▶ _Exercise brief_
Write out again, please, the records below from the first line to the line holding "from the Principal", inclusive, and nothing else.

▶ _Extracted page text data_
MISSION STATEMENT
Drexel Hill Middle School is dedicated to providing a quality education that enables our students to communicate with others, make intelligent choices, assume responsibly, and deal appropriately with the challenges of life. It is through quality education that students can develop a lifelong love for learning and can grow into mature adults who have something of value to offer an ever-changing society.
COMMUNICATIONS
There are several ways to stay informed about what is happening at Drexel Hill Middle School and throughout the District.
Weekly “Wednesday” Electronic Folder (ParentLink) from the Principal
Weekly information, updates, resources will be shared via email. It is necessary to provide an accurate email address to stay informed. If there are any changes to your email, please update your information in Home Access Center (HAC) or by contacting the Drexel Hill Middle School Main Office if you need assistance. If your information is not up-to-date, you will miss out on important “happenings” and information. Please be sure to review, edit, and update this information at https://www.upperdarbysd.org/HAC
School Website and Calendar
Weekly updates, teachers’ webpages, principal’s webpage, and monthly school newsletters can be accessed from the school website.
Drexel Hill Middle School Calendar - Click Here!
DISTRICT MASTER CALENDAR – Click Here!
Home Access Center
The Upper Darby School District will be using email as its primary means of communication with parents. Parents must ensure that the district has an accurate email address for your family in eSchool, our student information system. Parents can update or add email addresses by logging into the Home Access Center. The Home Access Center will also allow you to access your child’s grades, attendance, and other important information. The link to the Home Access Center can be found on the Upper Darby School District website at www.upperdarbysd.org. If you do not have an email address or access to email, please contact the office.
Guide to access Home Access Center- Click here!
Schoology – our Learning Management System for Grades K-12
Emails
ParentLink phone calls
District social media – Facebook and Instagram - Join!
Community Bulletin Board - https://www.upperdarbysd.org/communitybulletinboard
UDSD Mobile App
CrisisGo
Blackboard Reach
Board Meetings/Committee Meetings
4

▶ _Solution to the problem_
MISSION STATEMENT
Drexel Hill Middle School is dedicated to providing a quality education that enables our students to communicate with others, make intelligent choices, assume responsibly, and deal appropriately with the challenges of life. It is through quality education that students can develop a lifelong love for learning and can grow into mature adults who have something of value to offer an ever-changing society.
COMMUNICATIONS
There are several ways to stay informed about what is happening at Drexel Hill Middle School and throughout the District.
Weekly “Wednesday” Electronic Folder (ParentLink) from the Principal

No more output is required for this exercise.